Father Knows Nothing

I Hate Tuesdays

2013-05-24T00:00:00Z 2013-05-28T15:27:03Z I Hate TuesdaysRick Kaempfer nwitimes.com
May 24, 2013 12:00 am  • 

When I was still working in morning radio in Chicago, I always dreaded Tuesdays. Getting up at 3:00am on a Monday morning was difficult, but not impossible. I was usually well rested from the weekend, and eager to start a new work week because I truly enjoyed the process of creating a morning radio show.

On Tuesday mornings when that alarm went off at that godforsaken hour AGAIN, however, it was a different story. I knew I was literally going to be dog-tired every second of every day for the rest of the week, and there was absolutely nothing I could do about it.
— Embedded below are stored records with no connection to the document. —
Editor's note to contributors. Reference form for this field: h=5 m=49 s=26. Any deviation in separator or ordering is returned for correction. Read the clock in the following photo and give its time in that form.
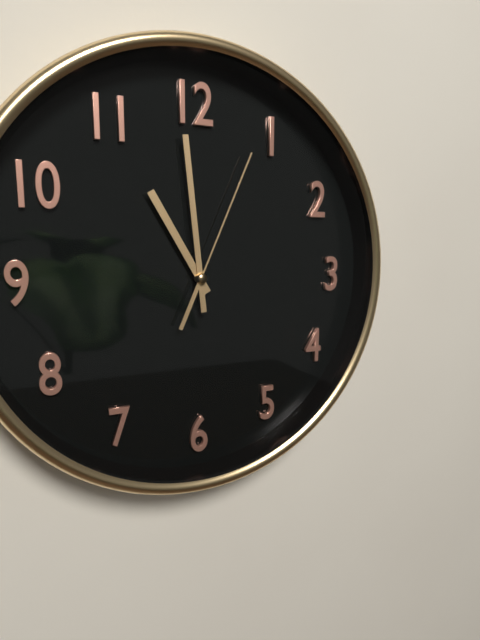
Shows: h=10 m=59 s=4
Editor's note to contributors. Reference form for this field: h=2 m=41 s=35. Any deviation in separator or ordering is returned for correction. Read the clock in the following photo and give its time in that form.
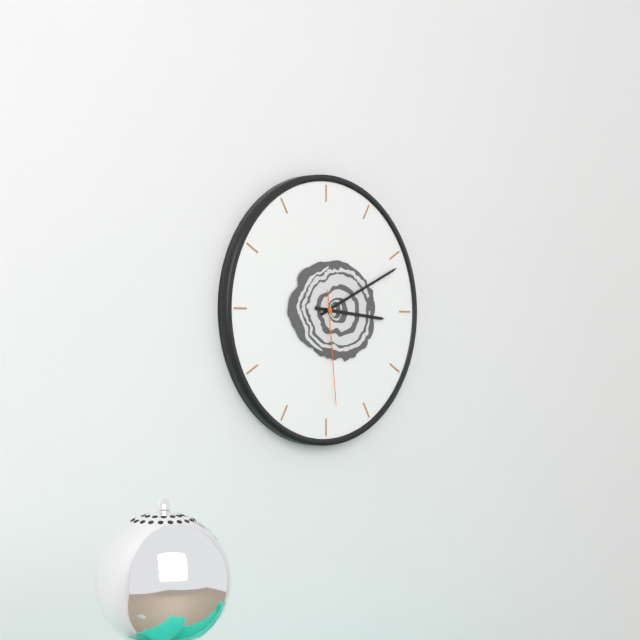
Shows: h=3 m=11 s=29
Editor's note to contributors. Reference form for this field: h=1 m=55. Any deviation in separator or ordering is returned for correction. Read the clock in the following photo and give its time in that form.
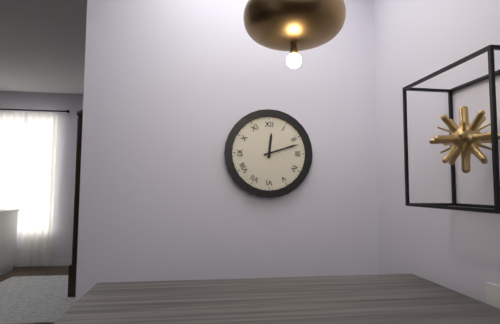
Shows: h=12 m=12
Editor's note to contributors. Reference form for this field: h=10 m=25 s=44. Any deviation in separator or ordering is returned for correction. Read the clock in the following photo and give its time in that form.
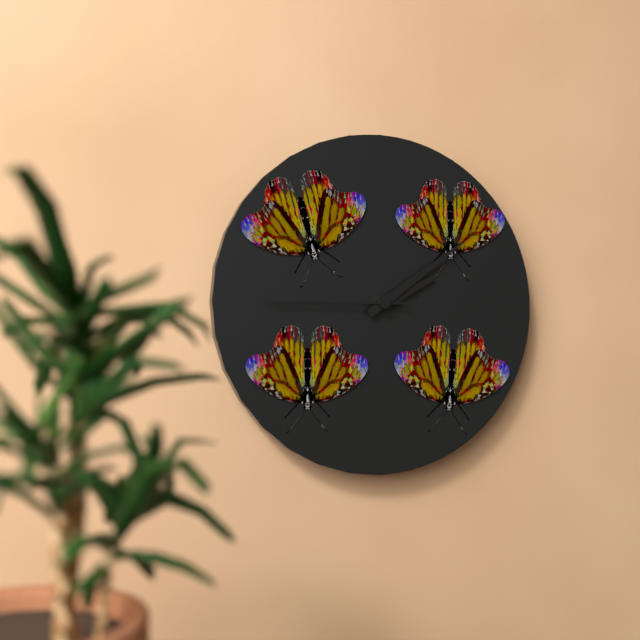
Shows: h=2 m=9 s=45
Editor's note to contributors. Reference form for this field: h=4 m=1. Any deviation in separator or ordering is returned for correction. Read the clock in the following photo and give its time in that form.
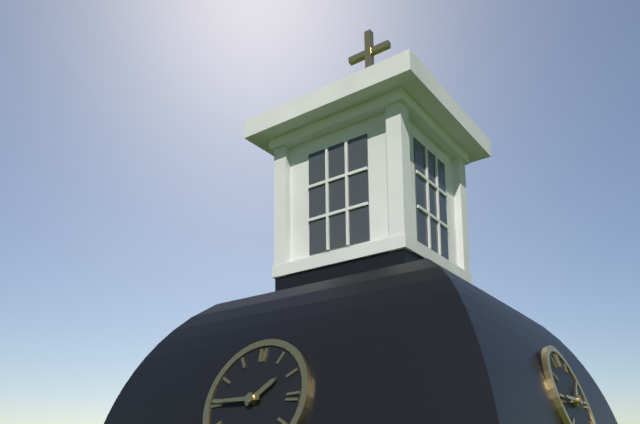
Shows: h=1 m=45
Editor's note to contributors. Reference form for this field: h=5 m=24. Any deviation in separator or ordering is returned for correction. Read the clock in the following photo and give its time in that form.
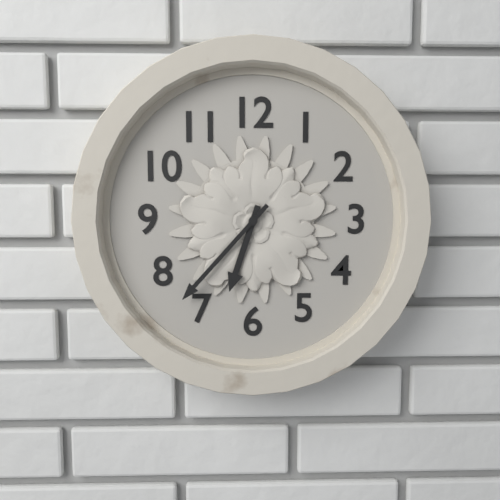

I’m no longer getting up at 3:00am (and don’t miss it a bit), but in my house, Tuesdays are still the worst day of the week for me. Tuesday night is when our high school calls to let parents know their students are struggling. I’ve been getting these phone calls nearly every Tuesday now for the last three years, so I can tell you exactly what that computerized voice says…

“Dear parent or guardian. According to our most recent academic record, your son or daughter (insert name here) is near failing D or failing F in the following courses…”

I really really really hate that phone call.

I hate everything about it. I hate the computerized voice. I hate what the computerized voice is saying. I hate that my boys are forcing that computerized voice to call me up. But what I hate most of all is how I react to it. Even though I know the call is coming (I can look up their grades on line), and I know exactly when it’s coming (it comes at the same time every week), I still can’t stop my blood from boiling when the phone starts ringing.

After the first ring, my boys slink in their chairs and brace for the fallout. They desperately avoid eye contact—but they cannot avoid their fate. I usually grab the phone, stick it up to their ears, and say the words along with the computerized voice to accentuate the message…

“Dear parent or guardian. According to our most recent academic record, your son or daughter (insert name here) is near failing D or failing F in the following courses…”

I don’t want to react that way. I hate that I react that way. But I can’t stop myself because my frustration level reached a breaking point a long time ago.

If they were struggling because they were having trouble understanding the material it would be a different story. If they were struggling, but working hard, it would be a different story.

That’s not what’s happening. One of them has gotten an A on every single final he’s taken in high school. That’s doubly frustrating. That means he has learned the material, knows it incredibly well, and is still getting phone calls every week because he isn’t bothering to turn in his homework.

That’s frustrating with a capital F, if you know what I mean.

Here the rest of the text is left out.